── ENTRIES SUPPLIED ──

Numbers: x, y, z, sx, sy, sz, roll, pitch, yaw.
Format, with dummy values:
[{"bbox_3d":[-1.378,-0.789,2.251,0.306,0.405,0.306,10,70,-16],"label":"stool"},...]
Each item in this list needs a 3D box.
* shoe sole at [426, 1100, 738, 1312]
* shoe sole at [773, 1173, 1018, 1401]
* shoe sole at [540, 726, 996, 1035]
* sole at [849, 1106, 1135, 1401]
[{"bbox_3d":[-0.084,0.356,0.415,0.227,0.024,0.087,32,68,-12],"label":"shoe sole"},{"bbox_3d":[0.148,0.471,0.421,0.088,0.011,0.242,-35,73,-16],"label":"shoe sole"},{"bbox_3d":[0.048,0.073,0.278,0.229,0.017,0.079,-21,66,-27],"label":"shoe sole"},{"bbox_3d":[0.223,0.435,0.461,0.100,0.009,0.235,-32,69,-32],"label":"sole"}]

───

## THE TASK:
The lines to output run from the one containing "1100, 738, 1312]" through the last line of the records above; repeat them exactly and nothing more.

## RESPONSE AREA:
* shoe sole at [426, 1100, 738, 1312]
* shoe sole at [773, 1173, 1018, 1401]
* shoe sole at [540, 726, 996, 1035]
* sole at [849, 1106, 1135, 1401]
[{"bbox_3d":[-0.084,0.356,0.415,0.227,0.024,0.087,32,68,-12],"label":"shoe sole"},{"bbox_3d":[0.148,0.471,0.421,0.088,0.011,0.242,-35,73,-16],"label":"shoe sole"},{"bbox_3d":[0.048,0.073,0.278,0.229,0.017,0.079,-21,66,-27],"label":"shoe sole"},{"bbox_3d":[0.223,0.435,0.461,0.100,0.009,0.235,-32,69,-32],"label":"sole"}]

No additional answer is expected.